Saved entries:
'''

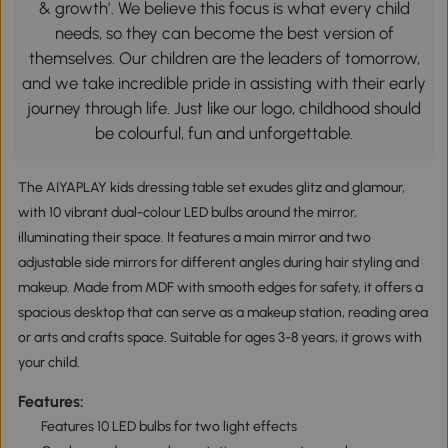
& growth’. We believe this focus is what every child
needs, so they can become the best version of
themselves. Our children are the leaders of tomorrow,
and we take incredible pride in assisting with their early
journey through life. Just like our logo, childhood should
be colourful, fun and unforgettable.
The AIYAPLAY kids dressing table set exudes glitz and glamour,
with 10 vibrant dual-colour LED bulbs around the mirror,
illuminating their space. It features a main mirror and two
adjustable side mirrors for different angles during hair styling and
makeup. Made from MDF with smooth edges for safety, it offers a
spacious desktop that can serve as a makeup station, reading area
or arts and crafts space. Suitable for ages 3-8 years, it grows with
your child.
Features:
Features 10 LED bulbs for two light effects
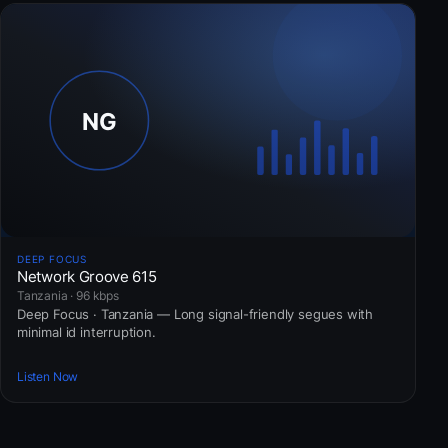
DEEP FOCUS
Network Groove 615
Tanzania · 96 kbps
Deep Focus · Tanzania — Long signal-friendly segues with
minimal id interruption.
Listen Now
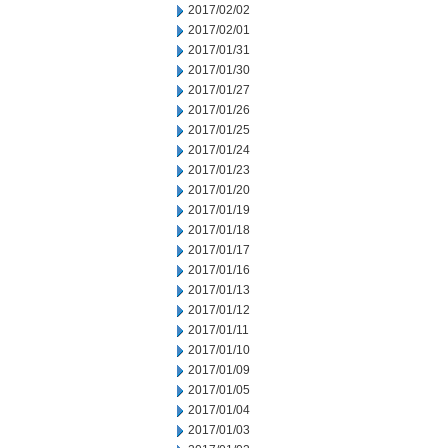
2017/02/02
2017/02/01
2017/01/31
2017/01/30
2017/01/27
2017/01/26
2017/01/25
2017/01/24
2017/01/23
2017/01/20
2017/01/19
2017/01/18
2017/01/17
2017/01/16
2017/01/13
2017/01/12
2017/01/11
2017/01/10
2017/01/09
2017/01/05
2017/01/04
2017/01/03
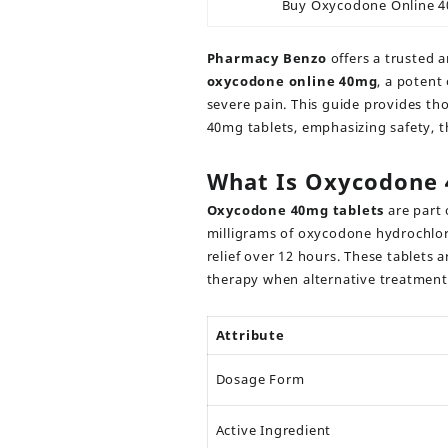
Buy Oxycodone Online 
Pharmacy Benzo
offers a trusted 
oxycodone online 40mg
,
a potent 
severe pain. This guide provides t
40mg tablets, emphasizing safety, t
What Is Oxycodone
Oxycodone 40mg tablets
are part 
milligrams of oxycodone hydrochlori
relief over 12 hours. These tablets 
therapy when alternative treatment
Attribute
Dosage Form
Active Ingredient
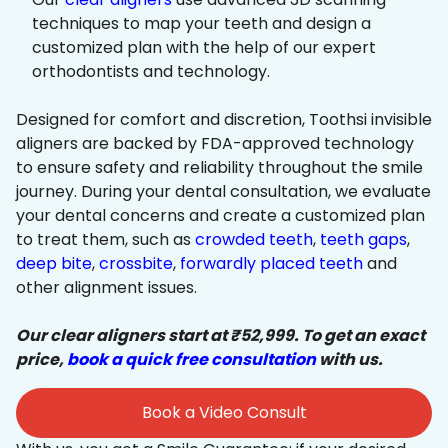
techniques to map your teeth and design a
customized plan with the help of our expert
orthodontists and technology.
Designed for comfort and discretion, Toothsi invisible
aligners are backed by FDA-approved technology
to ensure safety and reliability throughout the smile
journey. During your dental consultation, we evaluate
your dental concerns and create a customized plan
to treat them, such as
crowded teeth
,
teeth gaps
,
deep bite
,
crossbite
,
forwardly placed teeth
and
other alignment issues.
Our clear aligners start at ₹52,999. To get an exact
price,
book a quick free consultation
with us.
Book a Video Consult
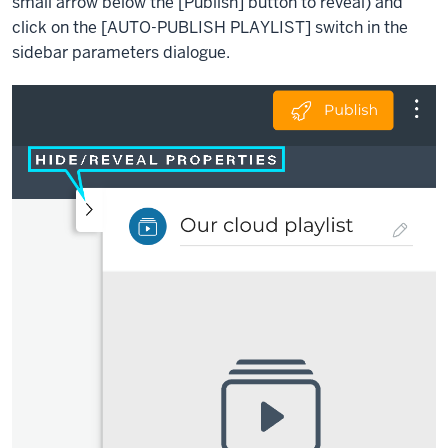
small arrow below the [Publish] button to reveal) and
click on the
[
AUTO-PUBLISH PLAYLIST]
switch in the
sidebar parameters dialogue.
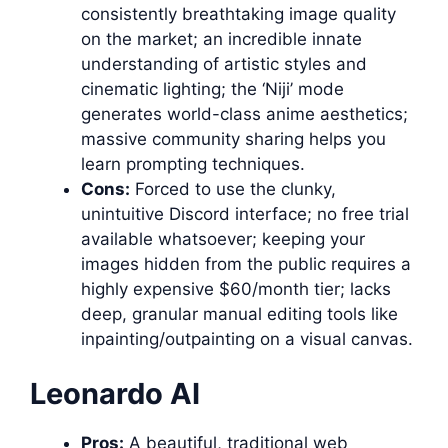
consistently breathtaking image quality
on the market; an incredible innate
understanding of artistic styles and
cinematic lighting; the ‘Niji’ mode
generates world-class anime aesthetics;
massive community sharing helps you
learn prompting techniques.
Cons:
Forced to use the clunky,
unintuitive Discord interface; no free trial
available whatsoever; keeping your
images hidden from the public requires a
highly expensive $60/month tier; lacks
deep, granular manual editing tools like
inpainting/outpainting on a visual canvas.
Leonardo AI
Pros:
A beautiful, traditional web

'''

BRIEF: Your reply should repeat the entries above exactly, leaving the pictures out.

SOLUTION TO THIS TASK:
& growth’. We believe this focus is what every child
needs, so they can become the best version of
themselves. Our children are the leaders of tomorrow,
and we take incredible pride in assisting with their early
journey through life. Just like our logo, childhood should
be colourful, fun and unforgettable.
The AIYAPLAY kids dressing table set exudes glitz and glamour,
with 10 vibrant dual-colour LED bulbs around the mirror,
illuminating their space. It features a main mirror and two
adjustable side mirrors for different angles during hair styling and
makeup. Made from MDF with smooth edges for safety, it offers a
spacious desktop that can serve as a makeup station, reading area
or arts and crafts space. Suitable for ages 3-8 years, it grows with
your child.
Features:
Features 10 LED bulbs for two light effects
DEEP FOCUS
Network Groove 615
Tanzania · 96 kbps
Deep Focus · Tanzania — Long signal-friendly segues with
minimal id interruption.
Listen Now
2017/02/02
2017/02/01
2017/01/31
2017/01/30
2017/01/27
2017/01/26
2017/01/25
2017/01/24
2017/01/23
2017/01/20
2017/01/19
2017/01/18
2017/01/17
2017/01/16
2017/01/13
2017/01/12
2017/01/11
2017/01/10
2017/01/09
2017/01/05
2017/01/04
2017/01/03
Buy Oxycodone Online 
Pharmacy Benzo
offers a trusted 
oxycodone online 40mg
,
a potent 
severe pain. This guide provides t
40mg tablets, emphasizing safety, t
What Is Oxycodone
Oxycodone 40mg tablets
are part 
milligrams of oxycodone hydrochlori
relief over 12 hours. These tablets 
therapy when alternative treatment
Attribute
Dosage Form
Active Ingredient
techniques to map your teeth and design a
customized plan with the help of our expert
orthodontists and technology.
Designed for comfort and discretion, Toothsi invisible
aligners are backed by FDA-approved technology
to ensure safety and reliability throughout the smile
journey. During your dental consultation, we evaluate
your dental concerns and create a customized plan
to treat them, such as
crowded teeth
,
teeth gaps
,
deep bite
,
crossbite
,
forwardly placed teeth
and
other alignment issues.
Our clear aligners start at ₹52,999. To get an exact
price,
book a quick free consultation
with us.
Book a Video Consult
small arrow below the [Publish] button to reveal) and
click on the
[
AUTO-PUBLISH PLAYLIST]
switch in the
sidebar parameters dialogue.
consistently breathtaking image quality
on the market; an incredible innate
understanding of artistic styles and
cinematic lighting; the ‘Niji’ mode
generates world-class anime aesthetics;
massive community sharing helps you
learn prompting techniques.
Cons:
Forced to use the clunky,
unintuitive Discord interface; no free trial
available whatsoever; keeping your
images hidden from the public requires a
highly expensive $60/month tier; lacks
deep, granular manual editing tools like
inpainting/outpainting on a visual canvas.
Leonardo AI
Pros:
A beautiful, traditional web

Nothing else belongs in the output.